Pour plus d’information concernant le binding d’une librairie iOS (.a), vous pouvez vous reporter à la doc Xamarin : http://developer.xamarin.com/guides/ios/advanced_topics/binding_objective-c/binding_objc_libs/

Pour consommer votre librairie maintenant bindée, il suffit d’ajouter le projet de binding à votre projet Xamarin iOS pour accéder à tout ce que vous avez mappé manuellement dans le fichier ApiDefinition.cs.

Je ne suis pas à l’aise avec MacOS, est-ce que je peux rester sous Windows ?

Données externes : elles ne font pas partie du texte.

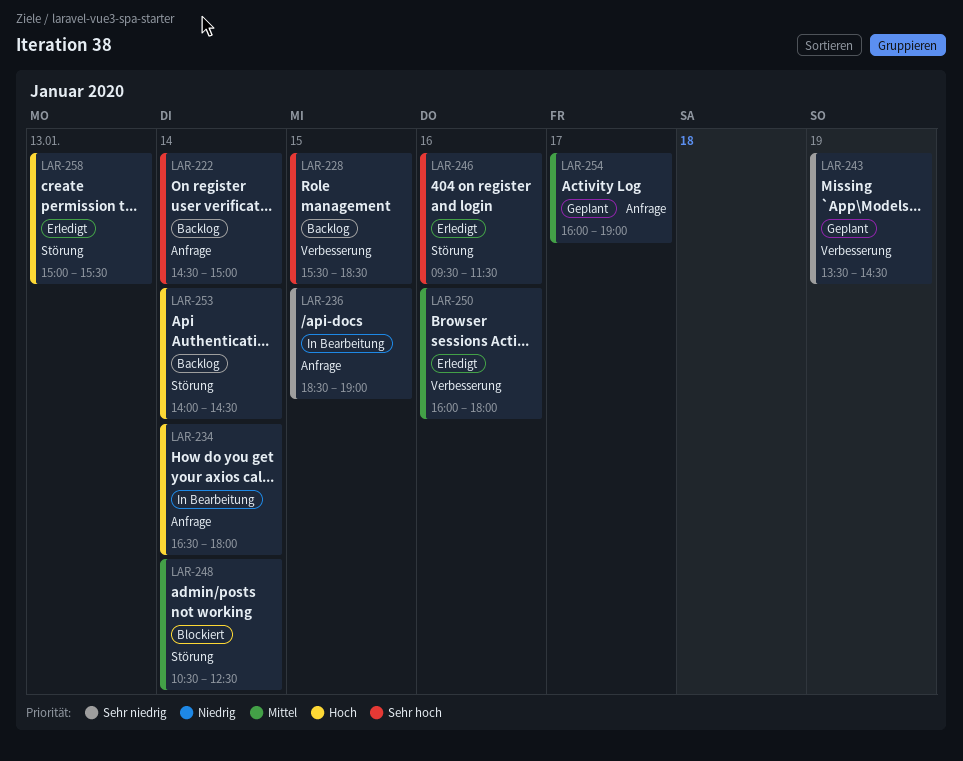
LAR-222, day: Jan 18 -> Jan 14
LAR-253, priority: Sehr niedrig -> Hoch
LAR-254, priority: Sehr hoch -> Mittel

Vous pouvez configurer un Mac afin de permettre la compilation depuis un Visual Studio sous Windows

En effet, Xamarin fourni un outil sous Mac OS permettant à un développeur sous Windows / Visual Studio de compiler un projet de binding et un projet Xamarin iOS depuis son poste de travail. Il s’appelle Xamarin.iOS Build Host. Une fois lancé, il suffit depuis le poste windows de référence l’ip du Mac et de renseigner le code PIN généré par Xamarin.iOS Build Host:

Build_Host_Xamarin

Conclusion

Grâce à Xamarin, les développeurs .NET habitués à Visual Studio et C# pourront créer des applications iOS (iPhone, iPad, Watch), Android (smartphone, tablette, wear) et bien entendu partager du code avec l’écosystème Microsoft (Phone, Tablette). Vous pouvez donc choisir de partir sur Xamarin pour un développement cross-platform si vos équipes connaissent déjà .NET.
Cependant on ne s’invente pas développeurs Android et/ou iOS, il y aura donc un effort d’apprentissage non négligeable afin d’appréhender les spécificités de chacune des plateformes.